PAGE TEXT:
┄┄┄┄┄┄┄┄┄┄

I love the rich and ”catchy” figurative language that characterizes much of the Proverbs! In today’s Bible reading, we have references to the eyes, bones, and yes, even the bellybutton (Hebrew shor can be translated “navel”, but has been more aptly translated in most modern versions as “body”)! 

The first part of verse 7 says “do not be wise in your own eyes”, which of course means that we should not “see” or consider ourselves as wise. Rather, we are to “fear the LORD” and “shun evil”. A fear of the LORD is closely related to what is expressed in the verses above these two (5a and 6a), where we must trust in Him, acknowledge Him, and submit to Him in everything (“with all your heart” [5a], “in all your ways” [6a]). 

What about “shunning evil”? We are to turn away from the evil of pride. When we are not acknowledging God and leaving Him out of the equation, we are acknowledging only ourselves and our own so-called (dare I say “self-called”) “wisdom”. This leads us down the path to all kinds of evil. Not good!

┄┄┄┄┄┄┄┄┄┄

WORK TO COMPLETE:
• 1. Switch "pride" to "arrogance" in the devotional on Proverbs, giving the passage that starts with "The first part" and goes on through "evil. Not good!".
• 2. Restate the listing word for word, starting with its first line and going on through the line with "арстан. Александр Гусев".
The listing is unrelated to the devotional on Proverbs.

EXERCISE INPUT:

┄┄┄┄┄┄┄┄┄┄

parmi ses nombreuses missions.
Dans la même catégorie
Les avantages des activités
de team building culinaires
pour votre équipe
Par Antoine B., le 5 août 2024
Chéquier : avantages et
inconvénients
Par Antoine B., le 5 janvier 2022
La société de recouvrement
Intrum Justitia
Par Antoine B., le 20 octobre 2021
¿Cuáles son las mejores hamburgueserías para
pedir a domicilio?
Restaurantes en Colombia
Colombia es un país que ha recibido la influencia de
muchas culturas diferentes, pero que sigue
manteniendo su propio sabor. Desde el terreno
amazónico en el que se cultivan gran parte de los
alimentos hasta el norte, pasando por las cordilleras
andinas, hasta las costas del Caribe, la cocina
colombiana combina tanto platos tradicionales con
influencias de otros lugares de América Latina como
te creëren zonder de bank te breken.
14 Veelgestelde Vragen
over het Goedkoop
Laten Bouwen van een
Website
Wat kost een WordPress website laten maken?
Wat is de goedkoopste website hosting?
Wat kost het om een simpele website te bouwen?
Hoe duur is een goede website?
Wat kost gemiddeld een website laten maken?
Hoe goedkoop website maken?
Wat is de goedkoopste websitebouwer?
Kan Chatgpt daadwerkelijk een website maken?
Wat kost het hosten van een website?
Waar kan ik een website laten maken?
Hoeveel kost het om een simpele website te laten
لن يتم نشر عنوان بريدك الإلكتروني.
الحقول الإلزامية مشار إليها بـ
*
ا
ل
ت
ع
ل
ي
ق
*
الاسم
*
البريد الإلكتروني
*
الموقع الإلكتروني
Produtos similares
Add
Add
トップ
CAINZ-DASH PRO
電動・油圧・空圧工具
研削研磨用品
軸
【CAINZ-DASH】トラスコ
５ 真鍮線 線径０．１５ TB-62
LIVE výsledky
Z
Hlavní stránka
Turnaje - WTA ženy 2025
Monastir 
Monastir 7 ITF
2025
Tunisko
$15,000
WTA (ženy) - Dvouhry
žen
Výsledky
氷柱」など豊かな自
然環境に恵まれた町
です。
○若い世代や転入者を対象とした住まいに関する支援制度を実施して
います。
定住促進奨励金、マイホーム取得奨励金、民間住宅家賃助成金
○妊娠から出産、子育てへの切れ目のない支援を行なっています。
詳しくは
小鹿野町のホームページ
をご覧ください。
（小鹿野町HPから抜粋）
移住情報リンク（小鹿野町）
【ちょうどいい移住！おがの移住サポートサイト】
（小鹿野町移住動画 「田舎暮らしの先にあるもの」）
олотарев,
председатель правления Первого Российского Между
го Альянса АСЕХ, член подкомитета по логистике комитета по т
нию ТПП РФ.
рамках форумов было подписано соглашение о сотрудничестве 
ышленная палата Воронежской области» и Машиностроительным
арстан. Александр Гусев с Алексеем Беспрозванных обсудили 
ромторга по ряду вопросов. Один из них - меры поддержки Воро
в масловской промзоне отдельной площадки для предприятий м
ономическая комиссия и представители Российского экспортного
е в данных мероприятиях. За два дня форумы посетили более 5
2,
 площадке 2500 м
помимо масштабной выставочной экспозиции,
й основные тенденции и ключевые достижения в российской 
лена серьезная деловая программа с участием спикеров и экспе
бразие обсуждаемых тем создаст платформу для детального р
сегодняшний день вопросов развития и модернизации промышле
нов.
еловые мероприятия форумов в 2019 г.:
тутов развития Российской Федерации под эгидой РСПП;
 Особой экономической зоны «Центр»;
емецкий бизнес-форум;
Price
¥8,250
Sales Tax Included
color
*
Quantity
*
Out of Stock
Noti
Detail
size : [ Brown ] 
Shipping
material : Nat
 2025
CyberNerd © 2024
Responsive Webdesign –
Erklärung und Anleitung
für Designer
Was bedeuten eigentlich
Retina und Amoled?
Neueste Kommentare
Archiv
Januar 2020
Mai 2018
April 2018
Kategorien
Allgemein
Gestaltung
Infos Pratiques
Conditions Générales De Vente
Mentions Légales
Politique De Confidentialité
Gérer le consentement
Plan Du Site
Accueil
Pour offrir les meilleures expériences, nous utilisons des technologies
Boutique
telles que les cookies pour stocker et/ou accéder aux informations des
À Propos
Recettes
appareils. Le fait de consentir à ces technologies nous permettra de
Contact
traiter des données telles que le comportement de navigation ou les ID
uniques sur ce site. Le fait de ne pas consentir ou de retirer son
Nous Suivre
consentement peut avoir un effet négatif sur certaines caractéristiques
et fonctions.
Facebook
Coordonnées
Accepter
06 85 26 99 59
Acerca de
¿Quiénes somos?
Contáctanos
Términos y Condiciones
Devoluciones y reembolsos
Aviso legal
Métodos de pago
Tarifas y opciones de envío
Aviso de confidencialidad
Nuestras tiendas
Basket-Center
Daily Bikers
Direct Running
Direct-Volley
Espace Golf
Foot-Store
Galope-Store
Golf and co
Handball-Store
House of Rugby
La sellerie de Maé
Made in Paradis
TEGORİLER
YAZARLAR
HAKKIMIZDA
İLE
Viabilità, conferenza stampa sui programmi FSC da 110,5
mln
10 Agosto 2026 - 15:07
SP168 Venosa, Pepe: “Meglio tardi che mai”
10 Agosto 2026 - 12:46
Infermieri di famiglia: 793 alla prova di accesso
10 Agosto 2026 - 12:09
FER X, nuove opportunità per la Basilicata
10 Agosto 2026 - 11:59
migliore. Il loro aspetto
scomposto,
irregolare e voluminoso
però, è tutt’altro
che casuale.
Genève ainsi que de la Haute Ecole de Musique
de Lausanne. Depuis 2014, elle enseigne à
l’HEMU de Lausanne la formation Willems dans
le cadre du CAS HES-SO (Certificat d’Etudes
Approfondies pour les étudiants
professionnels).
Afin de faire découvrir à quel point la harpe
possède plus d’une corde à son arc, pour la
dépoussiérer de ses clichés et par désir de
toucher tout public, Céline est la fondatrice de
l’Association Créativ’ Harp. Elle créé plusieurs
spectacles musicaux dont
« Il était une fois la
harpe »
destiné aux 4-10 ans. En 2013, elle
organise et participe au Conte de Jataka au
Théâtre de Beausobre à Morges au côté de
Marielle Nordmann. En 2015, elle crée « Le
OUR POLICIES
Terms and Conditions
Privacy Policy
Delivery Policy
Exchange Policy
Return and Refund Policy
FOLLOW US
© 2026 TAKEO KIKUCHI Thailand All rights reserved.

┄┄┄┄┄┄┄┄┄┄

RESULTS BY TASK:
• 1.
The first part of verse 7 says “do not be wise in your own eyes”, which of course means that we should not “see” or consider ourselves as wise. Rather, we are to “fear the LORD” and “shun evil”. A fear of the LORD is closely related to what is expressed in the verses above these two (5a and 6a), where we must trust in Him, acknowledge Him, and submit to Him in everything (“with all your heart” [5a], “in all your ways” [6a]). 

What about “shunning evil”? We are to turn away from the evil of arrogance. When we are not acknowledging God and leaving Him out of the equation, we are acknowledging only ourselves and our own so-called (dare I say “self-called”) “wisdom”. This leads us down the path to all kinds of evil. Not good!

• 2.
parmi ses nombreuses missions.
Dans la même catégorie
Les avantages des activités
de team building culinaires
pour votre équipe
Par Antoine B., le 5 août 2024
Chéquier : avantages et
inconvénients
Par Antoine B., le 5 janvier 2022
La société de recouvrement
Intrum Justitia
Par Antoine B., le 20 octobre 2021
¿Cuáles son las mejores hamburgueserías para
pedir a domicilio?
Restaurantes en Colombia
Colombia es un país que ha recibido la influencia de
muchas culturas diferentes, pero que sigue
manteniendo su propio sabor. Desde el terreno
amazónico en el que se cultivan gran parte de los
alimentos hasta el norte, pasando por las cordilleras
andinas, hasta las costas del Caribe, la cocina
colombiana combina tanto platos tradicionales con
influencias de otros lugares de América Latina como
te creëren zonder de bank te breken.
14 Veelgestelde Vragen
over het Goedkoop
Laten Bouwen van een
Website
Wat kost een WordPress website laten maken?
Wat is de goedkoopste website hosting?
Wat kost het om een simpele website te bouwen?
Hoe duur is een goede website?
Wat kost gemiddeld een website laten maken?
Hoe goedkoop website maken?
Wat is de goedkoopste websitebouwer?
Kan Chatgpt daadwerkelijk een website maken?
Wat kost het hosten van een website?
Waar kan ik een website laten maken?
Hoeveel kost het om een simpele website te laten
لن يتم نشر عنوان بريدك الإلكتروني.
الحقول الإلزامية مشار إليها بـ
*
ا
ل
ت
ع
ل
ي
ق
*
الاسم
*
البريد الإلكتروني
*
الموقع الإلكتروني
Produtos similares
Add
Add
トップ
CAINZ-DASH PRO
電動・油圧・空圧工具
研削研磨用品
軸
【CAINZ-DASH】トラスコ
５ 真鍮線 線径０．１５ TB-62
LIVE výsledky
Z
Hlavní stránka
Turnaje - WTA ženy 2025
Monastir 
Monastir 7 ITF
2025
Tunisko
$15,000
WTA (ženy) - Dvouhry
žen
Výsledky
氷柱」など豊かな自
然環境に恵まれた町
です。
○若い世代や転入者を対象とした住まいに関する支援制度を実施して
います。
定住促進奨励金、マイホーム取得奨励金、民間住宅家賃助成金
○妊娠から出産、子育てへの切れ目のない支援を行なっています。
詳しくは
小鹿野町のホームページ
をご覧ください。
（小鹿野町HPから抜粋）
移住情報リンク（小鹿野町）
【ちょうどいい移住！おがの移住サポートサイト】
（小鹿野町移住動画 「田舎暮らしの先にあるもの」）
олотарев,
председатель правления Первого Российского Между
го Альянса АСЕХ, член подкомитета по логистике комитета по т
нию ТПП РФ.
рамках форумов было подписано соглашение о сотрудничестве 
ышленная палата Воронежской области» и Машиностроительным
арстан. Александр Гусев с Алексеем Беспрозванных обсудили 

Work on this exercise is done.